Le revenu fiscal de référence commande la suite : pour « Ma Prime Logement Décent bailleur à Sayat », un ménage très modeste mobilise jusqu'à 32 000 €, un ménage modeste 24 000 €, un ménage intermédiaire 18 000 € et un ménage aux revenus supérieurs 4 000 € sur l'assiette de 40 000 € HT. À deux classes gagnées, l'assiette redescend à 30 000 € HT et les montants suivent dans la même proportion.
Le solde se finance : à Sayat, le reste à charge du cas type le plus aidé s'établit à 6 000 € après aide ANAH et prise en charge de l'accompagnement jusqu'à 2 000 €. Étalé en éco-prêt sur quinze ans, cela représente environ 35 € par mois, quand le logement loué contribue déjà à 1 620 € d'économie annuelle attendue.

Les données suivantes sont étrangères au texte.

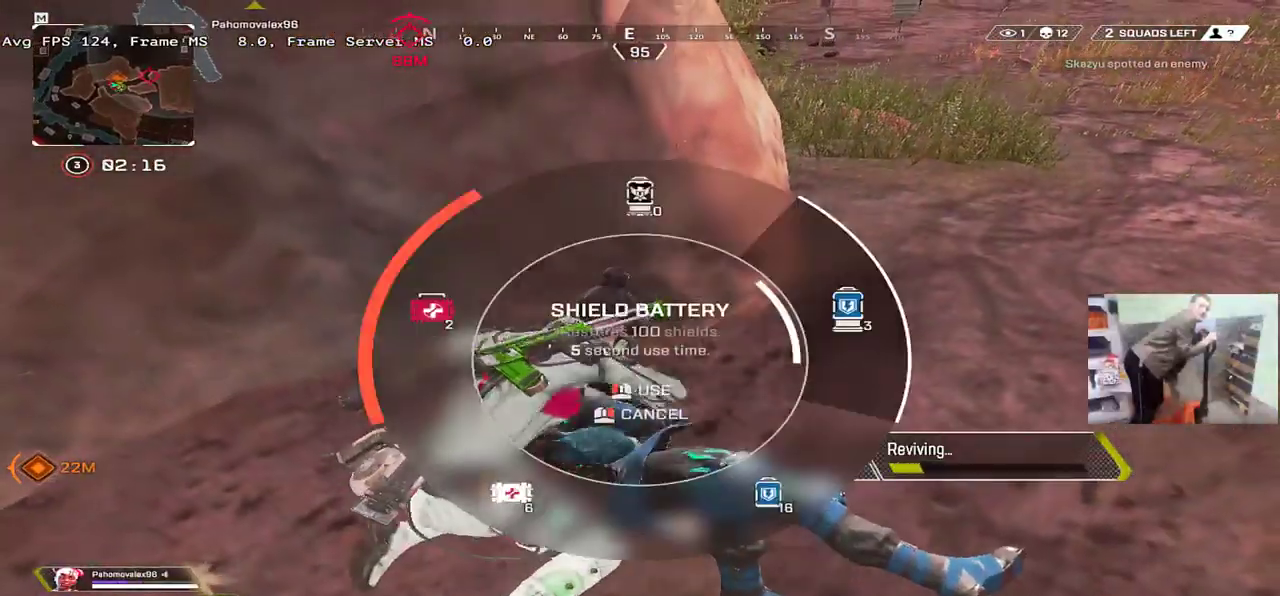
{"keys": ["c"], "mouse": [], "events": [[67, "4", "up"]]}
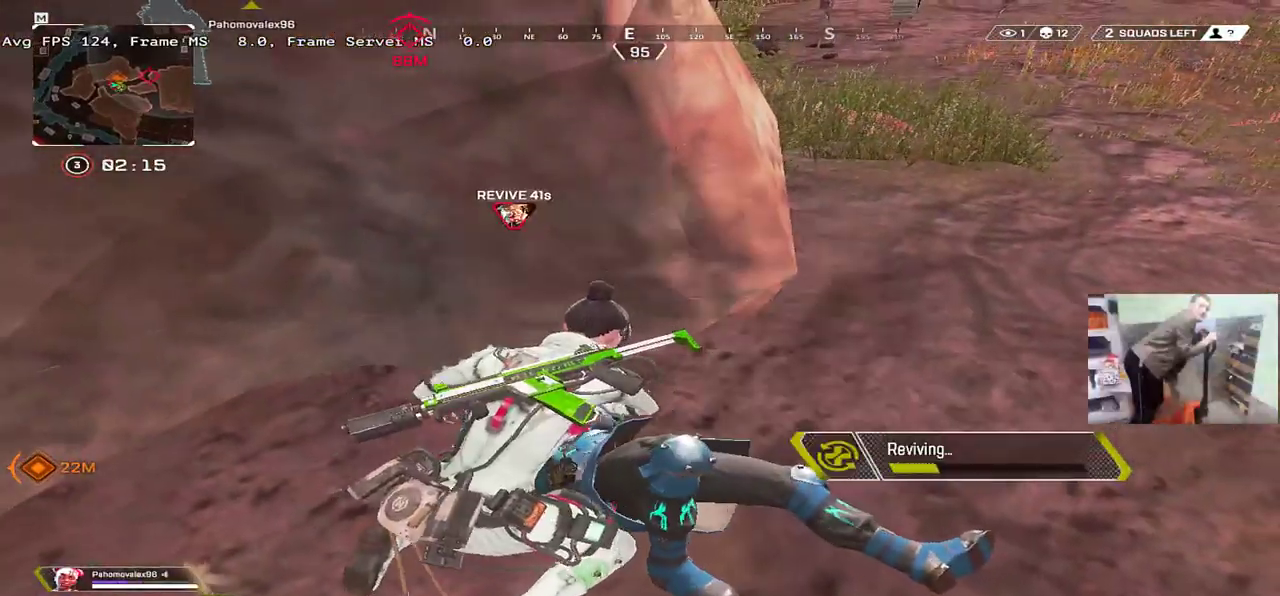
{"keys": ["c"], "mouse": [], "events": []}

Ne signez rien avant l'accord : sur la remise à niveau d'un logement mis en location à Sayat, l'antériorité du dossier est une condition d'éligibilité, pas une formalité. L'enjeu se chiffre à 32 000 € pour un profil très modeste et 18 000 € pour un profil intermédiaire.

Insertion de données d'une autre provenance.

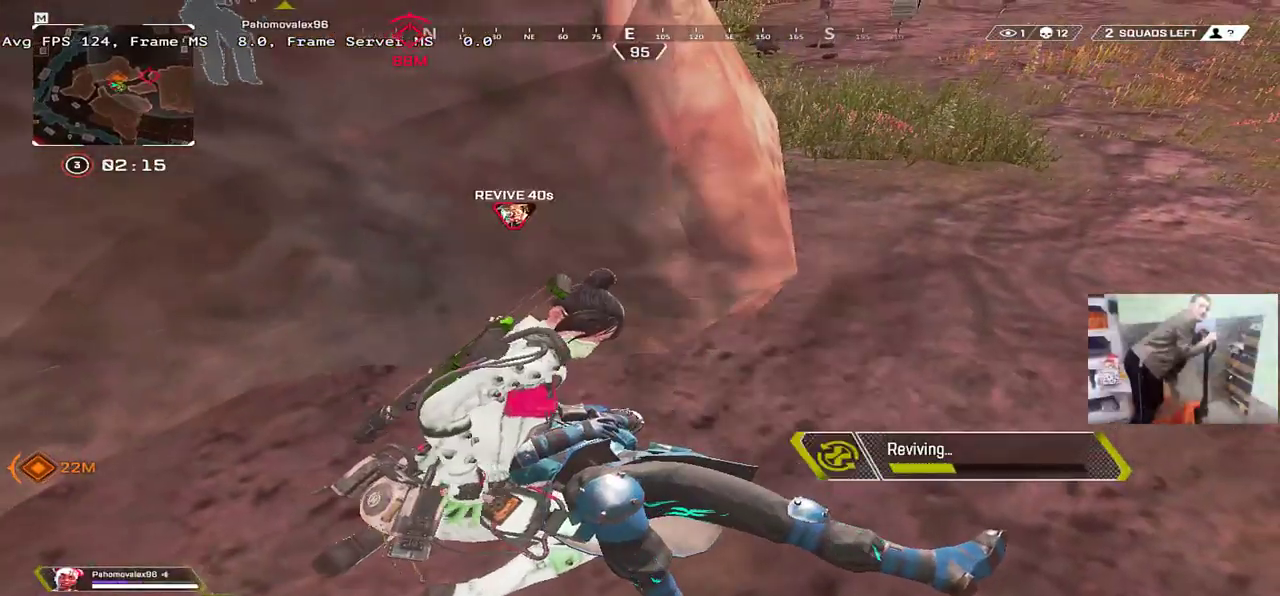
{"keys": ["c"], "mouse": [], "events": []}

La part de propriétaires occupants — 84 % à Sayat — dessine le volume de projets réellement engageables à court terme sur la remise à niveau d'un logement mis en location, soit environ 934 logements. Le reste du parc suppose un montage locatif, avec ses propres conditions d'éligibilité.
Combien de logement du parc locatif exactement ? À Sayat, le logement de référence de 110 m² situé en zone H1c en compte environ 498 pour la remise à niveau d'un logement mis en location. La dépense attendue s'établit dès lors entre 10 956 000 € et 22 410 000 € TTC (22 000–45 000 € l'unité), pour une assiette éligible plafonnée à 40 000 € HT.

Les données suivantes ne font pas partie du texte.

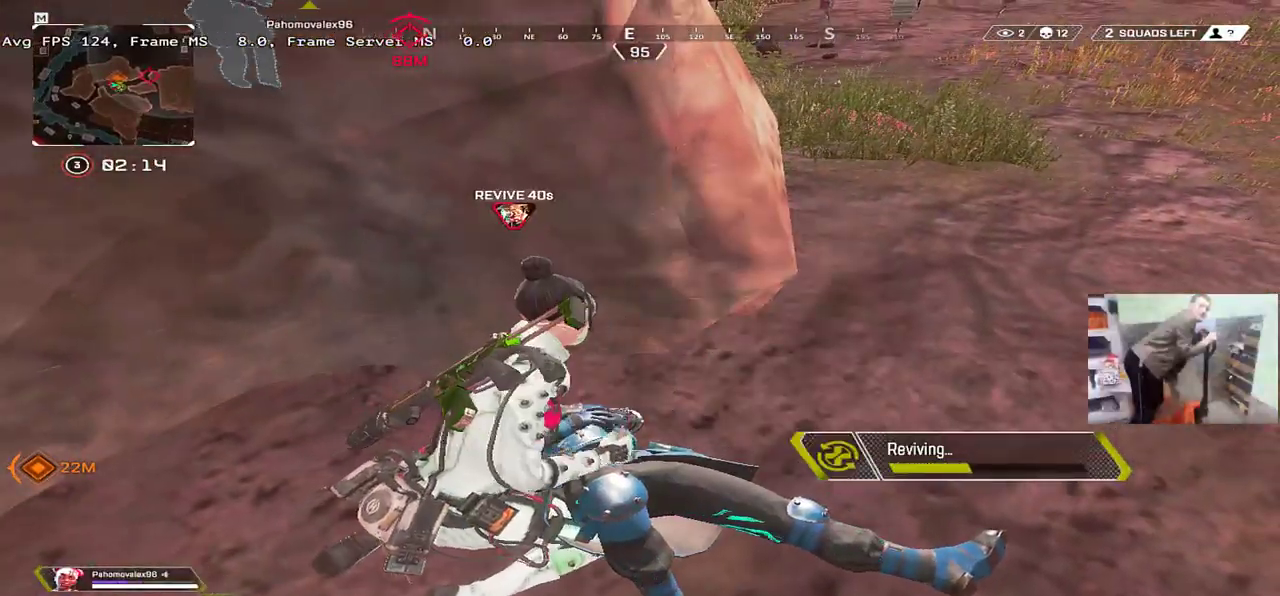
{"keys": ["c"], "mouse": [], "events": []}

Deux classes ou trois, la différence est d'abord financière : 30 000 € HT contre 40 000 € HT d'assiette à Sayat. Le logement loué pesant environ 16 683 000 €, il reste à comparer le coût du lot supplémentaire au gain d'aide obtenu en franchissant le palier.
Exigence opposable à Sayat : les critères de décence et un engagement de loyer maîtrisé. Elle doit figurer sur le devis initial, pas seulement sur la facture. Un dossier de la remise à niveau d'un logement mis en location qui en fait l'économie s'expose à un refus de prise en charge, l'aide comme le CEE s'appuyant sur ce critère.
Dans l'ordonnancement du chantier à Sayat, la remise à niveau d'un logement mis en location mobilise un opérateur agréé par l'Anah pendant cinq à neuf mois. Cette durée se cale entre l'audit préalable et la mise en service du générateur : la déplacer en fin de chantier oblige presque toujours à reprendre des interfaces déjà refermées.